Evolve’s gameplay variations include levels where, depending on whether the player is a hunter or monster, civilians must be rescued or killed, generators demolished or saved, and monster nests destroyed or protected, though the straight-up hunt mode is the purest form of its design ethos. Free of unnecessary distractions and buoyed by the natural urgency of the predator/prey impulses, each match centers on the building and eventual release of tension. Both sides scramble to prepare for the battle that must take place before the match can end. The monster flies around, eating as much as possible without giving away its position while the hunters frantically follow its tracks or positional giveaways—flocks of carrion eaters circling a fresh kill, broken branches, and lightly glowing footprints—in order to get the jump on it before it can evolve. This part of the hunt is all about mounting anticipation, the climax building constantly as confrontation edges closer until released in a violent mess of laser beams, bullets, and claws.

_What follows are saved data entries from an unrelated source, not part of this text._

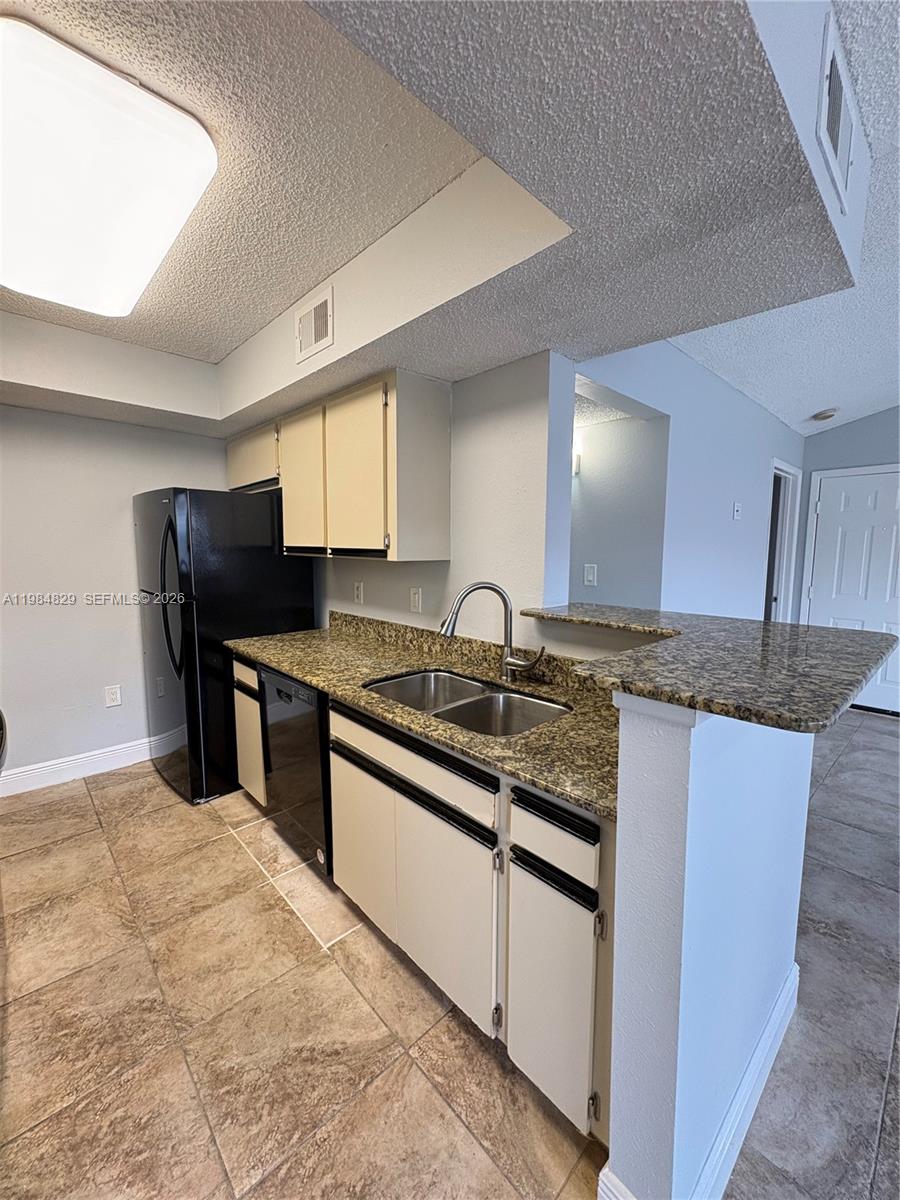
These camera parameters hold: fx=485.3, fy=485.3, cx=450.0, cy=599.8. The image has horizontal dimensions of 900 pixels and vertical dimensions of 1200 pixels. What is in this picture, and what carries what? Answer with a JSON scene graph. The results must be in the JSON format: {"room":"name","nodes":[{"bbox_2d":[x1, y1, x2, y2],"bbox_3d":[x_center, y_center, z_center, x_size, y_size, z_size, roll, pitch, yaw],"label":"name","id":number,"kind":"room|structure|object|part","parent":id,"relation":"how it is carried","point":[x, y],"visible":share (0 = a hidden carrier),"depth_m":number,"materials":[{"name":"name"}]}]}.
{"room":"kitchen","nodes":[
{"label":"kitchen","id":0,"kind":"room"},
{"bbox_2d":[0,403,226,790],"bbox_3d":[-2.477,-0.168,2.739,2.897,2.517,0.127,-5,8,-44],"label":"left wall","id":1,"kind":"structure","parent":0,"point":[134,621],"depth_m":2.91,"materials":[{"name":"grey paint"}]},
{"bbox_2d":[0,735,168,796],"bbox_3d":[-2.328,1.019,2.918,2.489,0.130,0.016,-5,8,-44],"label":"baseboard","id":2,"kind":"structure","parent":1,"relation":"attached to","point":[50,767],"depth_m":2.95,"materials":[{"name":"white paint"}]},
{"bbox_2d":[104,684,121,707],"bbox_3d":[-2.156,0.610,3.099,0.077,0.126,0.009,-5,8,-44],"label":"wall outlet","id":3,"kind":"object","parent":1,"relation":"attached to","point":[114,697],"visible":0.98,"depth_m":3.10,"materials":[{"name":"white plastic"}]},
{"bbox_2d":[302,352,576,644],"bbox_3d":[-0.439,-0.163,2.808,0.128,2.493,2.560,-5,8,-44],"label":"kitchen wall","id":4,"kind":"structure","parent":0,"point":[406,586],"depth_m":2.03,"materials":[{"name":"white paint"}]},
{"bbox_2d":[226,369,449,562],"bbox_3d":[-0.727,-0.628,2.692,0.354,0.777,1.707,-5,8,-44],"label":"upper cabinet","id":5,"kind":"object","parent":4,"relation":"attached to","point":[394,543],"visible":0.94,"depth_m":2.20,"materials":[{"name":"wood"}]},
{"bbox_3d":[-0.771,-0.585,2.509,0.107,0.711,0.427,-5,8,-44],"label":"cabinet door","id":6,"kind":"part","parent":5,"relation":"part of","materials":[{"name":"wood"}]},
{"bbox_3d":[-0.440,-0.549,2.183,0.105,0.712,0.386,-5,8,-44],"label":"cabinet door","id":7,"kind":"part","parent":5,"relation":"part of","materials":[{"name":"wood"}]},
{"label":"end panel","id":8,"kind":"part","parent":5,"relation":"part of","materials":[{"name":"white paint"}]},
{"bbox_2d":[353,581,363,604],"bbox_3d":[-0.530,-0.042,2.769,0.009,0.120,0.075,-5,8,-44],"label":"wall outlet","id":9,"kind":"object","parent":4,"relation":"attached to","point":[357,591],"visible":0.98,"depth_m":2.76,"materials":[{"name":"white plastic"}]},
{"bbox_2d":[409,586,421,612],"bbox_3d":[-0.175,-0.002,2.406,0.009,0.120,0.074,-5,8,-44],"label":"wall outlet","id":10,"kind":"object","parent":4,"relation":"attached to","point":[414,596],"visible":0.98,"depth_m":2.40,"materials":[{"name":"white plastic"}]},
{"bbox_2d":[0,0,889,440],"bbox_3d":[-0.959,-1.076,1.317,3.435,0.337,4.324,-5,8,-44],"label":"ceiling","id":11,"kind":"structure","parent":0,"point":[246,419],"depth_m":1.16,"materials":[{"name":"paint"}]},
{"bbox_2d":[0,16,217,318],"bbox_3d":[-1.173,-1.146,1.468,0.522,0.112,1.150,-5,8,-44],"label":"ceiling light","id":12,"kind":"object","parent":11,"relation":"attached to","point":[147,268],"visible":0.99,"depth_m":1.25,"materials":[{"name":"white plastic"}]},
{"bbox_2d":[294,284,334,361],"bbox_3d":[-0.563,-1.126,1.994,0.016,0.222,0.280,-5,8,-44],"label":"air vent","id":13,"kind":"object","parent":11,"relation":"attached to","point":[317,336],"visible":0.99,"depth_m":1.98,"materials":[{"name":"white metal"}]},
{"bbox_2d":[817,5,855,212],"bbox_3d":[0.861,-1.044,1.078,0.356,0.201,0.015,-5,8,-44],"label":"air vent","id":14,"kind":"object","parent":11,"relation":"attached to","point":[832,64],"visible":1,"depth_m":1.04,"materials":[{"name":"white metal"}]},
{"bbox_2d":[0,709,899,1199],"bbox_3d":[1.440,1.277,1.739,7.767,0.069,7.323,-5,8,-44],"label":"floor","id":15,"kind":"structure","parent":0,"point":[231,853],"depth_m":1.45,"materials":[{"name":"tile"}]},
{"bbox_2d":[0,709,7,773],"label":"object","id":16,"kind":"object","parent":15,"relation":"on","point":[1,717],"visible":0.98,"depth_m":1.53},
{"bbox_2d":[132,487,314,806],"bbox_3d":[-1.409,0.219,3.037,0.861,1.709,0.803,-5,8,-44],"label":"refrigerator","id":17,"kind":"object","parent":15,"relation":"on","point":[169,525],"visible":0.69,"depth_m":2.67,"materials":[{"name":"black metal"}]},
{"bbox_3d":[-1.478,-0.004,2.590,0.107,0.774,0.119,-5,8,-44],"label":"refrigerator handles","id":18,"kind":"part","parent":17,"relation":"part of","materials":[{"name":"black metal"}]},
{"bbox_2d":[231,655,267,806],"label":"base cabinet","id":19,"kind":"object","parent":15,"relation":"on","point":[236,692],"visible":0.16,"depth_m":2.51,"materials":[{"name":"wood"}]},
{"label":"drawer","id":20,"kind":"part","parent":19,"relation":"part of","materials":[{"name":"wood"}]},
{"bbox_2d":[258,665,332,878],"bbox_3d":[-0.498,0.731,2.342,0.623,0.859,0.573,-5,8,-44],"label":"dishwasher","id":21,"kind":"object","parent":15,"relation":"on","point":[312,694],"visible":0.34,"depth_m":2.07,"materials":[{"name":"black metal"}]},
{"bbox_2d":[227,655,607,1154],"bbox_3d":[-0.229,0.774,1.989,0.642,0.891,2.185,-5,8,-44],"label":"base cabinet","id":22,"kind":"object","parent":15,"relation":"on","point":[349,727],"visible":0.47,"depth_m":1.32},
{"bbox_3d":[-0.333,0.888,1.782,0.046,0.521,0.369,-5,8,-44],"label":"cabinet door","id":23,"kind":"part","parent":22,"relation":"part of","materials":[{"name":"white paint"}]},
{"bbox_3d":[-0.162,0.486,1.565,0.040,0.118,0.711,-5,8,-44],"label":"drawer","id":24,"kind":"part","parent":22,"relation":"part of","materials":[{"name":"wood"}]},
{"bbox_2d":[228,608,622,823],"bbox_3d":[-0.179,0.262,2.030,0.648,0.135,2.510,-5,8,-44],"label":"granite countertop","id":25,"kind":"structure","parent":22,"relation":"on","point":[535,734],"depth_m":1.73,"materials":[{"name":"stone"}]},
{"bbox_2d":[361,667,570,737],"bbox_3d":[0.050,0.446,1.743,0.487,0.189,0.776,-5,8,-44],"label":"double sink","id":26,"kind":"object","parent":25,"relation":"in","point":[485,699],"visible":0.48,"depth_m":1.81,"materials":[{"name":"silver metal"}]},
{"bbox_2d":[440,581,543,680],"bbox_3d":[0.157,0.121,1.828,0.368,0.381,0.149,0,6,-2],"label":"faucet","id":27,"kind":"object","parent":25,"relation":"on","point":[505,661],"visible":0.99,"depth_m":1.84,"materials":[{"name":"silver metal"}]},
{"bbox_3d":[-0.046,0.923,1.483,0.065,0.552,0.406,-5,8,-44],"label":"cabinet door","id":28,"kind":"part","parent":22,"relation":"part of","materials":[{"name":"white paint"}]},
{"bbox_3d":[0.234,0.957,1.200,0.068,0.527,0.223,-5,8,-44],"label":"cabinet door","id":29,"kind":"part","parent":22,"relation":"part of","materials":[{"name":"white paint"}]},
{"bbox_3d":[0.239,0.552,1.145,0.038,0.122,0.227,-5,8,-44],"label":"drawer","id":30,"kind":"part","parent":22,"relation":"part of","materials":[{"name":"white wood"}]},
{"bbox_2d":[571,337,803,621],"bbox_3d":[1.667,-0.249,3.244,3.515,2.550,0.127,-5,8,-44],"label":"hallway wall","id":31,"kind":"structure","parent":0,"point":[755,462],"depth_m":2.96,"materials":[{"name":"blue paint"}]},
{"bbox_2d":[572,434,582,474],"bbox_3d":[0.705,-0.870,2.901,0.130,0.223,0.133,-5,8,-44],"label":"wall sconce","id":32,"kind":"object","parent":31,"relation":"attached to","point":[577,465],"visible":0.28,"depth_m":2.86,"materials":[{"name":"white"}]},
{"bbox_2d":[583,563,597,586],"bbox_3d":[0.818,-0.148,2.854,0.017,0.118,0.069,-5,8,-44],"label":"light switch","id":33,"kind":"object","parent":31,"relation":"attached to","point":[589,576],"visible":0.98,"depth_m":2.85,"materials":[{"name":"white plastic"}]},
{"bbox_2d":[732,501,741,519],"bbox_3d":[2.010,-0.620,3.395,0.086,0.118,0.023,-5,8,-44],"label":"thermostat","id":34,"kind":"object","parent":31,"relation":"attached to","point":[735,515],"visible":0.98,"depth_m":3.38,"materials":[{"name":"white plastic"}]},
{"bbox_2d":[765,459,800,623],"bbox_3d":[2.722,-0.082,4.237,1.025,2.151,0.213,-5,8,-44],"label":"doorway","id":35,"kind":"object","parent":31,"relation":"in","point":[782,482],"visible":0.24,"depth_m":4.31,"materials":[{"name":"white paint"}]},
{"bbox_2d":[601,690,813,1199],"bbox_3d":[0.708,0.718,1.256,1.063,1.187,0.144,-5,8,-44],"label":"half wall","id":36,"kind":"structure","parent":0,"point":[666,762],"depth_m":0.96,"materials":[{"name":"blue paint"}]},
{"bbox_2d":[596,964,798,1199],"bbox_3d":[0.737,1.227,1.294,1.145,0.128,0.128,-5,8,-44],"label":"baseboard","id":37,"kind":"structure","parent":36,"relation":"attached to","point":[742,1087],"depth_m":1.16,"materials":[{"name":"white paint"}]},
{"bbox_2d":[513,601,899,730],"bbox_3d":[0.609,0.113,1.555,0.897,0.042,1.219,-5,8,-44],"label":"bar countertop","id":38,"kind":"structure","parent":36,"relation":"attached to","point":[651,651],"depth_m":1.12,"materials":[{"name":"stone"}]},
{"bbox_2d":[692,0,899,436],"bbox_3d":[2.123,-1.365,1.511,6.089,0.130,4.576,-5,8,-44],"label":"living room ceiling","id":39,"kind":"structure","parent":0,"point":[888,397],"depth_m":2.40,"materials":[{"name":"white paint"}]},
{"bbox_2d":[811,407,838,421],"bbox_3d":[2.978,-1.469,3.855,0.157,0.050,0.158,-5,8,-44],"label":"smoke detector","id":40,"kind":"object","parent":39,"relation":"attached to","point":[822,417],"visible":1,"depth_m":3.81,"materials":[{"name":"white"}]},
{"bbox_2d":[791,408,899,714],"bbox_3d":[4.459,-0.340,3.458,0.132,2.814,3.340,-5,8,-44],"label":"far wall","id":41,"kind":"structure","parent":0,"point":[861,422],"depth_m":4.28,"materials":[{"name":"paint"}]},
{"bbox_2d":[804,474,899,716],"bbox_3d":[3.685,-0.054,4.191,0.098,2.053,0.941,-5,8,-44],"label":"white door","id":42,"kind":"structure","parent":41,"relation":"in","point":[822,528],"depth_m":4.28,"materials":[{"name":"white paint"}]}
]}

Since Evolve is primarily an online multiplayer game (there’s an offline version that replaces human players with artificially intelligent characters), the kind of teamwork that makes the best orchestrated hunt’s interlocking roles work together in perfect harmony doesn’t always happen. When things fall apart, the lovely simplicity of the game’s proper arc breaks down into an inelegant scramble. Wannabe heroes get killed fast enough to unbalance the delicate synchronicity necessary to win; overeager monsters rush into fights they haven’t prepared for and are knocked out without challenge.
Turtle Rock Studios tries to compensate for this sort of thing by packing its game world with enough color and detail to distract from the fact that its design principles balance precariously on the knife’s edge of internet-based cooperation. Each of the hunters is an oversized cartoon—Markov is a single-mindedly violent Russian heavy gunner; Lazarus is a bald, goateed mad scientist; Bucket is a chunky robot with a posh English accent—who are entertaining even when they’re doing nothing more than running and jumping around a level. The environments are well-designed and varied, with foetid swamps, snowy caverns, and rushing waterfalls; the sound effects lend weight to every jetpack jump, crackling lightning gun blast, and monster’s roar. Evolve is rich in the kind of surface details that make its core concepts shine.
when the pieces come together as they’re meant to, Evolve is satisfying in a bone-deep kind of way
Each individual piece of the game has been crafted with the knowledge that, should the (imperfect) humans controlling the action play their part properly, the systems are in place to make every hunt look, sound, and feel hugely exciting. The potential for each new match to take advantage of this is enough to make the occasionally messy round worth slogging through. Because, when the pieces come together as they’re meant to, Evolve is satisfying in a bone-deep kind of way. It captures something digitally that an apartment-dwelling, cat-owning, minimal meat-eating 21st century person would rather not experience for real. It makes hunting big enough to fire synapses that have atrophied over decades of grocery store trips. And it does this with enough slick detail and sci-fi abstraction to avoid the sort of sticky references to bleeding deer and camouflage vests that would turn off a large portion of its audience.